__Extract to read__.
++++++
Citing the 1988 U.S. Supreme Court decision in Arizona vs. Youngblood,
Gray said she was dismissing the charges because Gilchrist had acted in
"bad faith," and "most likely did destroy or intentionally lose" hair
that was crucial evidence in McCarty's trial in the 1982 stabbing and
strangling of Pamela Kaye Willis.
According to several people at Friday's hearing, Gray said she still
thought that McCarty may have been involved in the murder but that the
law required her to throw the case out.
Innocence Project attorney Colin Starger, who has represented McCarty
since 2003, said, "Every piece of evidence in this case, including
evidence [that] was used improperly to secure convictions, now shows
Curtis McCarty's innocence."
Free after nearly 22 years behind bars, McCarty said Friday that he had
been out for "only a few hours" and had not "had time to digest"
everything that occurred: "I am happy not just for myself but for my
family and all the people who worked so hard" for his release.
"But for the Innocence Project, Judge Gray would not have done what she
did today. I don't think she had cause to take a dig at me, but I join
her in her condemnation of Gilchrist," McCarty said in an interview.
++++++
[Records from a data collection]
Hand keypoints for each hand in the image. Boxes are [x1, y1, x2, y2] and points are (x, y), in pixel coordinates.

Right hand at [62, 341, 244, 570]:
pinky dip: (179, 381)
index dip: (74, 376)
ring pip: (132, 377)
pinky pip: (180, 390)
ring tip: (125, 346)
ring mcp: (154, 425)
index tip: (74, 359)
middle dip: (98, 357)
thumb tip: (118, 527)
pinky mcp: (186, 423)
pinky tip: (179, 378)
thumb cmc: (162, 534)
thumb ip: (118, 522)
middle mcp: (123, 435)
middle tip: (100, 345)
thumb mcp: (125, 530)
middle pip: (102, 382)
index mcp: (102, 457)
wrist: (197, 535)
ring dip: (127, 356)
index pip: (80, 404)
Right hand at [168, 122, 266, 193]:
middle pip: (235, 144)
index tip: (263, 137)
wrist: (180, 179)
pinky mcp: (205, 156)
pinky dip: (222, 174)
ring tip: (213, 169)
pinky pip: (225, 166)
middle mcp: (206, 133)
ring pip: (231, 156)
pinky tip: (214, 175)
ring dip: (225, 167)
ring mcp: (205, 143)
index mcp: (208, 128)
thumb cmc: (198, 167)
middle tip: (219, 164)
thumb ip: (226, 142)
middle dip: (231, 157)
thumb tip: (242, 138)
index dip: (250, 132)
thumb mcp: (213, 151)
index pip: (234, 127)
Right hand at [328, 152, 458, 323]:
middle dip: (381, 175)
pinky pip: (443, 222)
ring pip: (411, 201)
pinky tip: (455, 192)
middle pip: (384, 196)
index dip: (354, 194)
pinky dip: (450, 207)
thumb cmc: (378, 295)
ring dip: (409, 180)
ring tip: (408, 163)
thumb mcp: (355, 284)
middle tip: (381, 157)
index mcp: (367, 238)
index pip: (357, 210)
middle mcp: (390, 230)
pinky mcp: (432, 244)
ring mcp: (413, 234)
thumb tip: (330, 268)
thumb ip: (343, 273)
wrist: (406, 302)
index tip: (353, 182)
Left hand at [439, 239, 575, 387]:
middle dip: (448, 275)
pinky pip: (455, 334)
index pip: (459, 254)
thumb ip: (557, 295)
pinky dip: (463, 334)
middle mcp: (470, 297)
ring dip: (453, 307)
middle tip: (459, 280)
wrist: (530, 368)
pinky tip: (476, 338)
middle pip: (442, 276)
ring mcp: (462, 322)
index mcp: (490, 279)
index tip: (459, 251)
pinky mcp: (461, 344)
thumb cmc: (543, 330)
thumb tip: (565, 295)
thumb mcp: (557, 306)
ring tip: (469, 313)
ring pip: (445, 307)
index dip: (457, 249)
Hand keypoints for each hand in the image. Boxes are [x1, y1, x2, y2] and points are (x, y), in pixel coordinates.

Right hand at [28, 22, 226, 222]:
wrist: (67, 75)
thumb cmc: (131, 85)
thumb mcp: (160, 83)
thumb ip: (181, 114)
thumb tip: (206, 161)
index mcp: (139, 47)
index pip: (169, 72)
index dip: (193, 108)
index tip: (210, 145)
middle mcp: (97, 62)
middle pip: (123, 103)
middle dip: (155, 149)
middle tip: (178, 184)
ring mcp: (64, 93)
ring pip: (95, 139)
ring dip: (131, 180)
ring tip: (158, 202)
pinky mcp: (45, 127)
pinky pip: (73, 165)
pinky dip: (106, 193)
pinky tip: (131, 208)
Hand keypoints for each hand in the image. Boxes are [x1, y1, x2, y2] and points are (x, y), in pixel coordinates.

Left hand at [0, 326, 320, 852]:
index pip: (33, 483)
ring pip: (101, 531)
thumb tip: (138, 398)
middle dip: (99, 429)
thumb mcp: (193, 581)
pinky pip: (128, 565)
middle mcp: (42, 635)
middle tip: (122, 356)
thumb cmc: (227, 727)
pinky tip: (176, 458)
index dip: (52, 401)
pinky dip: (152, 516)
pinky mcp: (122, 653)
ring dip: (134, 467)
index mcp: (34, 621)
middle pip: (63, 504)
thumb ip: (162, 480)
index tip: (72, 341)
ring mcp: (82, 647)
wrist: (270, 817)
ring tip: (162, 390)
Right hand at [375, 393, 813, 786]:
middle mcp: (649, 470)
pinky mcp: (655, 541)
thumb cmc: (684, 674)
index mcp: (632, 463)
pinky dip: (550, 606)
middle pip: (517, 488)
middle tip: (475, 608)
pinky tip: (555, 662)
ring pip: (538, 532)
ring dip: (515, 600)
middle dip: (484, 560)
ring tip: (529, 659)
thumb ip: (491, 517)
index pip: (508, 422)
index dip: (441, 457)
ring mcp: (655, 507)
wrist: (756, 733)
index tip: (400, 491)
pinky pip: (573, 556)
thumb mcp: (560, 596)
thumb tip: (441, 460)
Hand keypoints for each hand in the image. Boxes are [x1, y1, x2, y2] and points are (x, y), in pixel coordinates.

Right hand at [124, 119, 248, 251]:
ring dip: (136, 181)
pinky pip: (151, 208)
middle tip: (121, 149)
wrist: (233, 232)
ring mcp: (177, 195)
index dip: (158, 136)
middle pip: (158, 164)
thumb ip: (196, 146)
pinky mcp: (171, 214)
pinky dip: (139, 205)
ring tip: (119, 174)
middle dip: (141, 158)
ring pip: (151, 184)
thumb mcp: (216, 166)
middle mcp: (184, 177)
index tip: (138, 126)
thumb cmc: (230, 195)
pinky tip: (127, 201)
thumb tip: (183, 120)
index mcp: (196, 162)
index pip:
++++++
__Exercise set__.
(a) In the news excerpt about Curtis McCarty's release, which court decision did Gray cite when dismissing the charges?
(b) Pick up the news excerpt about Curtis McCarty's release after its final sentence and write what comes next.

__Numbered responses__.
(a) She cited the 1988 U.S. Supreme Court decision in Arizona vs. Youngblood.

(b)
McCarty was first
convicted of the murder and sentenced to death in
1986. The Oklahoma Court of Criminal Appeals overturned the verdicts,
saying that Dist. Atty. Robert H. Macy Sr. had acted deplorably during
the trial, and that Gilchrist had omitted key information from her
forensic reports.
McCarty was convicted and sentenced to death again in 1989. That
conviction was upheld on appeal but the death sentence was reversed. A
new penalty phase trial was conducted in 1996, and McCarty was
sentenced to death a third time.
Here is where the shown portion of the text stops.